Instructions to follow
Look through the records below for the line with "(psnegative false)". Return that line and each one after it up to and including the line with "(fp_text reference P1", exactly.

Source material
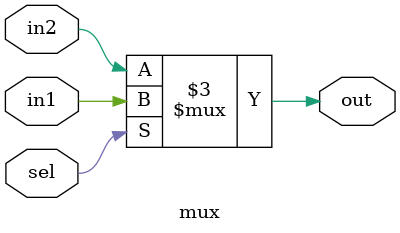
<source format=v>
module mux(in1,in2,sel,out);

input in1;
input in2;
input sel;
output reg out;
always @(*) 
begin
    if(sel)
    out<=in1;
    else
    out<=in2;
end
endmodule
</source>
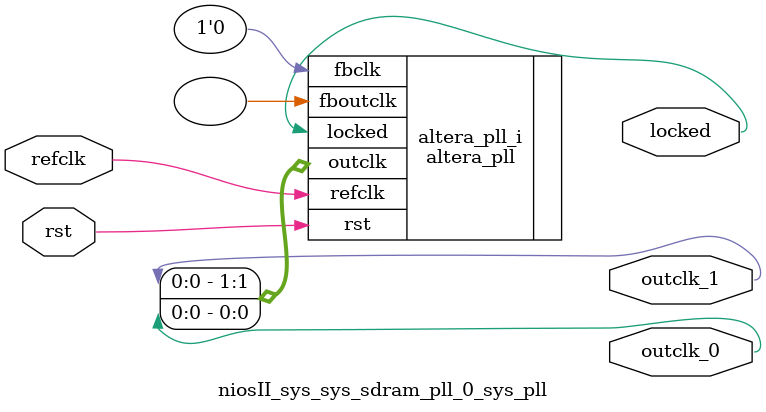
<source format=v>
`timescale 1ns/10ps
module  niosII_sys_sys_sdram_pll_0_sys_pll(

	// interface 'refclk'
	input wire refclk,

	// interface 'reset'
	input wire rst,

	// interface 'outclk0'
	output wire outclk_0,

	// interface 'outclk1'
	output wire outclk_1,

	// interface 'locked'
	output wire locked
);

	altera_pll #(
		.fractional_vco_multiplier("false"),
		.reference_clock_frequency("50.0 MHz"),
		.operation_mode("direct"),
		.number_of_clocks(2),
		.output_clock_frequency0("50.000000 MHz"),
		.phase_shift0("0 ps"),
		.duty_cycle0(50),
		.output_clock_frequency1("50.000000 MHz"),
		.phase_shift1("-3000 ps"),
		.duty_cycle1(50),
		.output_clock_frequency2("0 MHz"),
		.phase_shift2("0 ps"),
		.duty_cycle2(50),
		.output_clock_frequency3("0 MHz"),
		.phase_shift3("0 ps"),
		.duty_cycle3(50),
		.output_clock_frequency4("0 MHz"),
		.phase_shift4("0 ps"),
		.duty_cycle4(50),
		.output_clock_frequency5("0 MHz"),
		.phase_shift5("0 ps"),
		.duty_cycle5(50),
		.output_clock_frequency6("0 MHz"),
		.phase_shift6("0 ps"),
		.duty_cycle6(50),
		.output_clock_frequency7("0 MHz"),
		.phase_shift7("0 ps"),
		.duty_cycle7(50),
		.output_clock_frequency8("0 MHz"),
		.phase_shift8("0 ps"),
		.duty_cycle8(50),
		.output_clock_frequency9("0 MHz"),
		.phase_shift9("0 ps"),
		.duty_cycle9(50),
		.output_clock_frequency10("0 MHz"),
		.phase_shift10("0 ps"),
		.duty_cycle10(50),
		.output_clock_frequency11("0 MHz"),
		.phase_shift11("0 ps"),
		.duty_cycle11(50),
		.output_clock_frequency12("0 MHz"),
		.phase_shift12("0 ps"),
		.duty_cycle12(50),
		.output_clock_frequency13("0 MHz"),
		.phase_shift13("0 ps"),
		.duty_cycle13(50),
		.output_clock_frequency14("0 MHz"),
		.phase_shift14("0 ps"),
		.duty_cycle14(50),
		.output_clock_frequency15("0 MHz"),
		.phase_shift15("0 ps"),
		.duty_cycle15(50),
		.output_clock_frequency16("0 MHz"),
		.phase_shift16("0 ps"),
		.duty_cycle16(50),
		.output_clock_frequency17("0 MHz"),
		.phase_shift17("0 ps"),
		.duty_cycle17(50),
		.pll_type("General"),
		.pll_subtype("General")
	) altera_pll_i (
		.rst	(rst),
		.outclk	({outclk_1, outclk_0}),
		.locked	(locked),
		.fboutclk	( ),
		.fbclk	(1'b0),
		.refclk	(refclk)
	);
endmodule


</source>
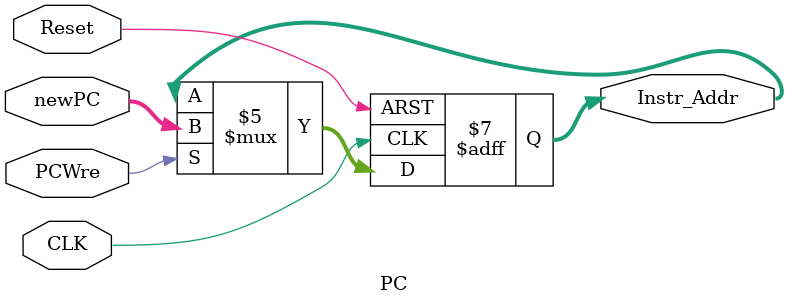
<source format=v>
`timescale 1ns / 1ps


module PC(
    input [31:0] newPC,
    input CLK,
    input Reset,
    input PCWre,
    output reg [31:0] Instr_Addr
    );
    //ResetÊÇºÜÓÅÏÈµÄ£¬Ö»ÒªReset±ä³ÉÁË0£¬Á¢¿ÌÇå
    always@(negedge Reset or negedge CLK)
    begin
        if(Reset==0)//Èç¹ûÒªÇåÁãµÄ»°£¬PCÖµÈ«²¿¸³Îª0
            Instr_Addr[31:0] = 32'h00000000;
        else
        begin
            if(PCWre==1)//Èç¹ûPCµÄÐ´Ê¹ÄÜÎªÕæ£¬ÄÇÃ´¾ÍÒªÐ´ÈëÐÂµÄPC
                Instr_Addr[31:0] = newPC;
        end   
    end

endmodule

</source>
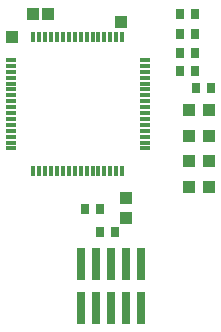
<source format=gtp>
G75*
%MOIN*%
%OFA0B0*%
%FSLAX24Y24*%
%IPPOS*%
%LPD*%
%AMOC8*
5,1,8,0,0,1.08239X$1,22.5*
%
%ADD10R,0.0276X0.0354*%
%ADD11R,0.0433X0.0433*%
%ADD12R,0.0118X0.0354*%
%ADD13R,0.0354X0.0118*%
%ADD14R,0.0433X0.0394*%
%ADD15R,0.0394X0.0433*%
%ADD16R,0.0299X0.1102*%
D10*
X004817Y004180D03*
X005329Y004180D03*
X005317Y003430D03*
X005829Y003430D03*
X008517Y008230D03*
X009029Y008230D03*
X008479Y008780D03*
X007967Y008780D03*
X007967Y009380D03*
X008479Y009380D03*
X008479Y010030D03*
X007967Y010030D03*
X007967Y010680D03*
X008479Y010680D03*
D11*
X006023Y010430D03*
X003573Y010680D03*
X003073Y010680D03*
X002373Y009930D03*
D12*
X003097Y009904D03*
X003294Y009904D03*
X003491Y009904D03*
X003687Y009904D03*
X003884Y009904D03*
X004081Y009904D03*
X004278Y009904D03*
X004475Y009904D03*
X004672Y009904D03*
X004869Y009904D03*
X005065Y009904D03*
X005262Y009904D03*
X005459Y009904D03*
X005656Y009904D03*
X005853Y009904D03*
X006050Y009904D03*
X006050Y005456D03*
X005853Y005456D03*
X005656Y005456D03*
X005459Y005456D03*
X005262Y005456D03*
X005065Y005456D03*
X004869Y005456D03*
X004672Y005456D03*
X004475Y005456D03*
X004278Y005456D03*
X004081Y005456D03*
X003884Y005456D03*
X003687Y005456D03*
X003491Y005456D03*
X003294Y005456D03*
X003097Y005456D03*
D13*
X002349Y006204D03*
X002349Y006400D03*
X002349Y006597D03*
X002349Y006794D03*
X002349Y006991D03*
X002349Y007188D03*
X002349Y007385D03*
X002349Y007582D03*
X002349Y007778D03*
X002349Y007975D03*
X002349Y008172D03*
X002349Y008369D03*
X002349Y008566D03*
X002349Y008763D03*
X002349Y008960D03*
X002349Y009156D03*
X006798Y009156D03*
X006798Y008960D03*
X006798Y008763D03*
X006798Y008566D03*
X006798Y008369D03*
X006798Y008172D03*
X006798Y007975D03*
X006798Y007778D03*
X006798Y007582D03*
X006798Y007385D03*
X006798Y007188D03*
X006798Y006991D03*
X006798Y006794D03*
X006798Y006597D03*
X006798Y006400D03*
X006798Y006204D03*
D14*
X008289Y005780D03*
X008958Y005780D03*
X008958Y006630D03*
X008289Y006630D03*
X008289Y007480D03*
X008958Y007480D03*
X008958Y004930D03*
X008289Y004930D03*
D15*
X006173Y004565D03*
X006173Y003895D03*
D16*
X004673Y000902D03*
X005173Y000902D03*
X005673Y000902D03*
X006173Y000902D03*
X006673Y000902D03*
X006673Y002358D03*
X006173Y002358D03*
X005673Y002358D03*
X005173Y002358D03*
X004673Y002358D03*
M02*

</source>
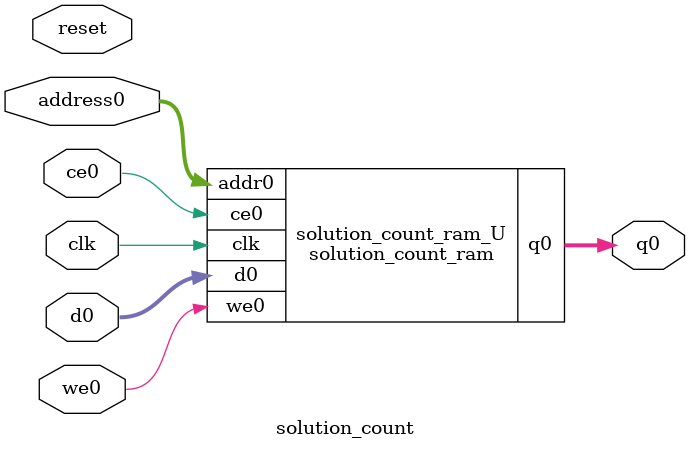
<source format=v>

`timescale 1 ns / 1 ps
module solution_count_ram (addr0, ce0, d0, we0, q0,  clk);

parameter DWIDTH = 32;
parameter AWIDTH = 3;
parameter MEM_SIZE = 6;

input[AWIDTH-1:0] addr0;
input ce0;
input[DWIDTH-1:0] d0;
input we0;
output reg[DWIDTH-1:0] q0;
input clk;

(* ram_style = "distributed" *)reg [DWIDTH-1:0] ram[0:MEM_SIZE-1];




always @(posedge clk)  
begin 
    if (ce0) 
    begin
        if (we0) 
        begin 
            ram[addr0] <= d0; 
            q0 <= d0;
        end 
        else 
            q0 <= ram[addr0];
    end
end


endmodule


`timescale 1 ns / 1 ps
module solution_count(
    reset,
    clk,
    address0,
    ce0,
    we0,
    d0,
    q0);

parameter DataWidth = 32'd32;
parameter AddressRange = 32'd6;
parameter AddressWidth = 32'd3;
input reset;
input clk;
input[AddressWidth - 1:0] address0;
input ce0;
input we0;
input[DataWidth - 1:0] d0;
output[DataWidth - 1:0] q0;



solution_count_ram solution_count_ram_U(
    .clk( clk ),
    .addr0( address0 ),
    .ce0( ce0 ),
    .we0( we0 ),
    .d0( d0 ),
    .q0( q0 ));

endmodule


</source>
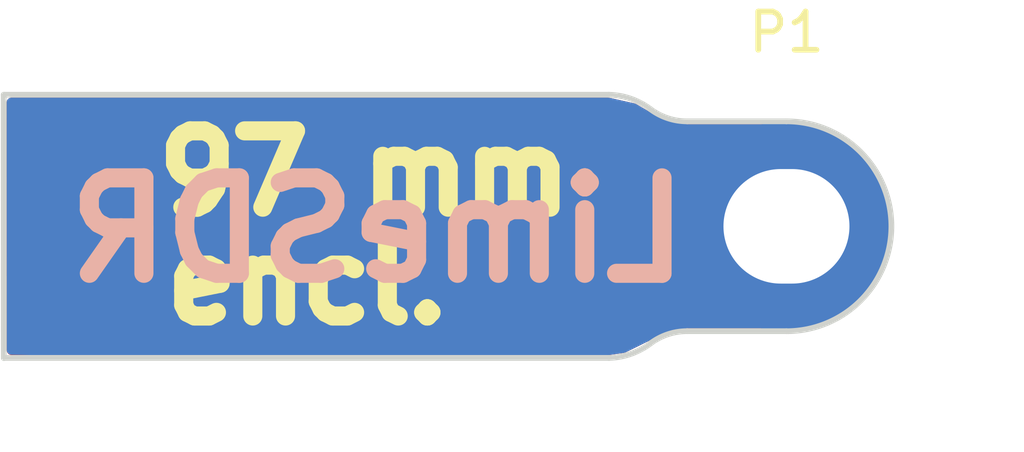
<source format=kicad_pcb>
(kicad_pcb (version 4) (host pcbnew no-bzr-kicad_new3d-viewer)

  (general
    (links 0)
    (no_connects 0)
    (area 58.69968 19.6625 85.478334 31.4725)
    (thickness 1.6)
    (drawings 1)
    (tracks 0)
    (zones 0)
    (modules 1)
    (nets 2)
  )

  (page A4)
  (layers
    (0 F.Cu signal)
    (31 B.Cu signal)
    (32 B.Adhes user)
    (33 F.Adhes user)
    (34 B.Paste user)
    (35 F.Paste user)
    (36 B.SilkS user)
    (37 F.SilkS user)
    (38 B.Mask user)
    (39 F.Mask user)
    (40 Dwgs.User user)
    (41 Cmts.User user)
    (42 Eco1.User user)
    (43 Eco2.User user)
    (44 Edge.Cuts user)
    (45 Margin user)
    (46 B.CrtYd user)
    (47 F.CrtYd user)
    (48 B.Fab user)
    (49 F.Fab user)
  )

  (setup
    (last_trace_width 0.25)
    (trace_clearance 0)
    (zone_clearance 0)
    (zone_45_only no)
    (trace_min 0.2)
    (segment_width 0.5)
    (edge_width 0.15)
    (via_size 0.6)
    (via_drill 0.4)
    (via_min_size 0.4)
    (via_min_drill 0.3)
    (uvia_size 0.3)
    (uvia_drill 0.1)
    (uvias_allowed no)
    (uvia_min_size 0.2)
    (uvia_min_drill 0.1)
    (pcb_text_width 0.3)
    (pcb_text_size 1.5 1.5)
    (mod_edge_width 0.15)
    (mod_text_size 1 1)
    (mod_text_width 0.15)
    (pad_size 5.5 5.5)
    (pad_drill 3.3)
    (pad_to_mask_clearance 0.2)
    (aux_axis_origin 0 0)
    (visible_elements 7FFFFFFF)
    (pcbplotparams
      (layerselection 0x010f0_ffffffff)
      (usegerberextensions true)
      (excludeedgelayer true)
      (linewidth 0.100000)
      (plotframeref false)
      (viasonmask false)
      (mode 1)
      (useauxorigin false)
      (hpglpennumber 1)
      (hpglpenspeed 20)
      (hpglpendiameter 15)
      (psnegative false)
      (psa4output false)
      (plotreference false)
      (plotvalue false)
      (plotinvisibletext false)
      (padsonsilk false)
      (subtractmaskfromsilk false)
      (outputformat 1)
      (mirror false)
      (drillshape 0)
      (scaleselection 1)
      (outputdirectory Gerber/20160627_tabs/))
  )

  (net 0 "")
  (net 1 GND)

  (net_class Default "This is the default net class."
    (clearance 0)
    (trace_width 0.25)
    (via_dia 0.6)
    (via_drill 0.4)
    (uvia_dia 0.3)
    (uvia_drill 0.1)
    (add_net GND)
  )

  (module Ohisja:holder_tab (layer F.Cu) (tedit 5769A9A1) (tstamp 5769AEEB)
    (at 79.3 25.5)
    (path /5769ACE4)
    (fp_text reference P1 (at 0 -5.08) (layer F.SilkS)
      (effects (font (size 1 1) (thickness 0.15)))
    )
    (fp_text value CONN_01X01 (at 1.27 5.08) (layer F.Fab)
      (effects (font (size 1 1) (thickness 0.15)))
    )
    (fp_text user "97 mm" (at -11.05 -1.4) (layer F.SilkS)
      (effects (font (size 2 2) (thickness 0.5)))
    )
    (fp_arc (start 0 -0.001226) (end 0 -2.75) (angle 180) (layer Edge.Cuts) (width 0.15))
    (fp_line (start -19.55 -3.45) (end -19.55 3.45) (layer B.Mask) (width 2))
    (fp_arc (start -2.6 4.349706) (end -3.55 3.058063) (angle 36.33438316) (layer Edge.Cuts) (width 0.15))
    (fp_arc (start -4.698313 -1.553591) (end -4.652118 -3.446725) (angle 35.17359225) (layer Edge.Cuts) (width 0.15))
    (fp_line (start -20.5 3.447548) (end -4.651552 3.447548) (layer Edge.Cuts) (width 0.15))
    (fp_line (start -20.502118 -3.446725) (end -20.5 3.45) (layer Edge.Cuts) (width 0.15))
    (fp_line (start -4.652118 -3.446725) (end -20.502118 -3.446725) (layer Edge.Cuts) (width 0.15))
    (fp_line (start -2.6 2.746322) (end 0 2.746322) (layer Edge.Cuts) (width 0.15))
    (fp_line (start 0 -2.75) (end -2.6 -2.75) (layer Edge.Cuts) (width 0.15))
    (fp_arc (start -2.603369 -4.352158) (end -2.6 -2.75) (angle 37.22928052) (layer Edge.Cuts) (width 0.15))
    (fp_arc (start -4.7 1.558063) (end -3.55 3.058063) (angle 36.00738739) (layer Edge.Cuts) (width 0.15))
    (fp_line (start -19.55 -3.45) (end -19.55 3.45) (layer F.Mask) (width 2))
    (fp_text user encl. (at -12.55 1.45) (layer F.SilkS)
      (effects (font (size 2 2) (thickness 0.5)))
    )
    (pad 1 thru_hole circle (at 0 0) (size 5.5 5.5) (drill oval 3.3 3) (layers *.Cu *.Mask)
      (net 1 GND))
  )

  (gr_text LimeSDR (at 68.6 25.6) (layer B.SilkS)
    (effects (font (size 2.5 2.5) (thickness 0.5)) (justify mirror))
  )

  (zone (net 1) (net_name GND) (layer F.Cu) (tstamp 0) (hatch none 0.508)
    (connect_pads (clearance 0))
    (min_thickness 0.254)
    (fill yes (arc_segments 16) (thermal_gap 0.508) (thermal_bridge_width 0.508))
    (polygon
      (pts
        (xy 58.8 22.1) (xy 75 22) (xy 77.1 22.6) (xy 79.8 22.6) (xy 81.4 23.4)
        (xy 82.3 24.9) (xy 81.9 26.9) (xy 80.8 28.1) (xy 78.7 28.4) (xy 76.8 28.4)
        (xy 75.3 29.1) (xy 64.4 29) (xy 58.8 29)
      )
    )
    (filled_polygon
      (pts
        (xy 75.294117 22.405315) (xy 75.628283 22.600074) (xy 75.629115 22.60036) (xy 75.62978 22.600938) (xy 75.986406 22.804718)
        (xy 76.017402 22.815086) (xy 76.047632 22.827533) (xy 76.661009 22.948201) (xy 76.680694 22.94816) (xy 76.7 22.952)
        (xy 79.280103 22.952) (xy 80.273094 23.149518) (xy 81.098043 23.700731) (xy 81.649256 24.52568) (xy 81.842816 25.498774)
        (xy 81.649256 26.471868) (xy 81.098043 27.296817) (xy 80.273094 27.84803) (xy 79.286267 28.044322) (xy 76.7 28.044322)
        (xy 76.687937 28.046721) (xy 76.675672 28.045792) (xy 76.292278 28.092304) (xy 76.261951 28.102256) (xy 76.230967 28.109886)
        (xy 75.664362 28.375115) (xy 75.662714 28.376327) (xy 75.660733 28.376857) (xy 75.027875 28.688622) (xy 74.633931 28.745548)
        (xy 59.001937 28.745548) (xy 58.999944 22.255275) (xy 74.625498 22.255275)
      )
    )
  )
  (zone (net 1) (net_name GND) (layer B.Cu) (tstamp 5769AE08) (hatch edge 0.508)
    (connect_pads (clearance 0))
    (min_thickness 0.254)
    (fill yes (arc_segments 16) (thermal_gap 0.508) (thermal_bridge_width 0.508))
    (polygon
      (pts
        (xy 58.69968 28.858882) (xy 74.9 29.1) (xy 76.7 28.4) (xy 79.69968 28.358882) (xy 81.29968 27.558882)
        (xy 82.19968 26.058882) (xy 81.79968 24.058882) (xy 80.69968 22.858882) (xy 78.59968 22.558882) (xy 76.49968 22.558882)
        (xy 74.99968 21.858882) (xy 64.29968 21.958882) (xy 58.69968 21.958882)
      )
    )
    (filled_polygon
      (pts
        (xy 75.294117 22.405315) (xy 75.628283 22.600074) (xy 75.629115 22.60036) (xy 75.62978 22.600938) (xy 75.986406 22.804718)
        (xy 76.017402 22.815086) (xy 76.047632 22.827533) (xy 76.661009 22.948201) (xy 76.680694 22.94816) (xy 76.7 22.952)
        (xy 79.280103 22.952) (xy 80.273094 23.149518) (xy 81.098043 23.700731) (xy 81.649256 24.52568) (xy 81.842816 25.498774)
        (xy 81.649256 26.471868) (xy 81.098043 27.296817) (xy 80.273094 27.84803) (xy 79.286267 28.044322) (xy 76.7 28.044322)
        (xy 76.687937 28.046721) (xy 76.675672 28.045792) (xy 76.292278 28.092304) (xy 76.261951 28.102256) (xy 76.230967 28.109886)
        (xy 75.664362 28.375115) (xy 75.662714 28.376327) (xy 75.660733 28.376857) (xy 75.027875 28.688622) (xy 74.633931 28.745548)
        (xy 59.61883 28.745548) (xy 59.001934 28.736366) (xy 58.999944 22.255275) (xy 74.625498 22.255275)
      )
    )
  )
)

</source>
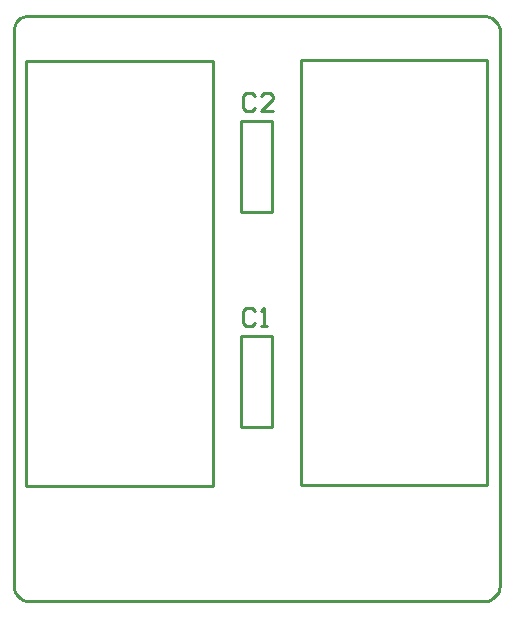
<source format=gto>
G04*
G04 #@! TF.GenerationSoftware,Altium Limited,Altium Designer,18.1.9 (240)*
G04*
G04 Layer_Color=65535*
%FSLAX25Y25*%
%MOIN*%
G70*
G01*
G75*
%ADD10C,0.01000*%
D10*
X631000Y88000D02*
X631976Y88096D01*
X632913Y88381D01*
X633778Y88843D01*
X634536Y89464D01*
X635157Y90222D01*
X635619Y91087D01*
X635904Y92024D01*
X636000Y93000D01*
X636023Y277500D02*
X635939Y278459D01*
X635690Y279389D01*
X635283Y280261D01*
X634731Y281050D01*
X634050Y281731D01*
X633261Y282283D01*
X632389Y282690D01*
X631459Y282939D01*
X630500Y283023D01*
X474000Y93000D02*
X474096Y92024D01*
X474381Y91087D01*
X474843Y90222D01*
X475464Y89464D01*
X476222Y88843D01*
X477087Y88381D01*
X478024Y88096D01*
X479000Y88000D01*
Y283000D02*
X478024Y282904D01*
X477087Y282619D01*
X476222Y282157D01*
X475464Y281536D01*
X474843Y280778D01*
X474381Y279913D01*
X474096Y278976D01*
X474000Y278000D01*
X478189Y126398D02*
Y253406D01*
Y126398D02*
X535059D01*
X540394Y126417D02*
Y134311D01*
X540374Y126398D02*
X540394Y126417D01*
X535059Y126398D02*
X540374D01*
X540394Y268051D02*
X540394Y134311D01*
X478287Y268051D02*
X540394D01*
X478189Y267953D02*
X478287Y268051D01*
X478189Y253406D02*
Y267953D01*
X549882Y217520D02*
X560118D01*
Y247835D01*
X549882D02*
X560118D01*
X549882Y217520D02*
Y247835D01*
X631811Y141201D02*
Y268209D01*
X574941D02*
X631811D01*
X569606Y260295D02*
Y268189D01*
X569626Y268209D01*
X574941D01*
X569606Y126555D02*
Y260295D01*
Y126555D02*
X631713D01*
X631811Y126654D01*
Y141201D01*
X549882Y145803D02*
X560118D01*
Y176118D01*
X549882D02*
X560118D01*
X549882Y145803D02*
Y176118D01*
X636000Y277500D02*
X636000Y93000D01*
X479000Y283000D02*
X630500D01*
X479000Y88000D02*
X631000D01*
X474000Y93000D02*
Y278000D01*
X554399Y256315D02*
X553399Y257315D01*
X551400D01*
X550400Y256315D01*
Y252316D01*
X551400Y251317D01*
X553399D01*
X554399Y252316D01*
X560397Y251317D02*
X556398D01*
X560397Y255315D01*
Y256315D01*
X559397Y257315D01*
X557398D01*
X556398Y256315D01*
X554349Y184663D02*
X553349Y185663D01*
X551350D01*
X550350Y184663D01*
Y180665D01*
X551350Y179665D01*
X553349D01*
X554349Y180665D01*
X556348Y179665D02*
X558347D01*
X557348D01*
Y185663D01*
X556348Y184663D01*
M02*

</source>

Written solution
      (psnegative false)
      (psa4output false)
      (plotreference false)
      (plotvalue false)
      (plotinvisibletext false)
      (padsonsilk false)
      (subtractmaskfromsilk false)
      (outputformat 1)
      (mirror false)
      (drillshape 0)
      (scaleselection 1)
      (outputdirectory Gerber/20160627_tabs/))
  )

  (net 0 "")
  (net 1 GND)

  (net_class Default "This is the default net class."
    (clearance 0)
    (trace_width 0.25)
    (via_dia 0.6)
    (via_drill 0.4)
    (uvia_dia 0.3)
    (uvia_drill 0.1)
    (add_net GND)
  )

  (module Ohisja:holder_tab (layer F.Cu) (tedit 5769A9A1) (tstamp 5769AEEB)
    (at 79.3 25.5)
    (path /5769ACE4)
    (fp_text reference P1 (at 0 -5.08) (layer F.SilkS)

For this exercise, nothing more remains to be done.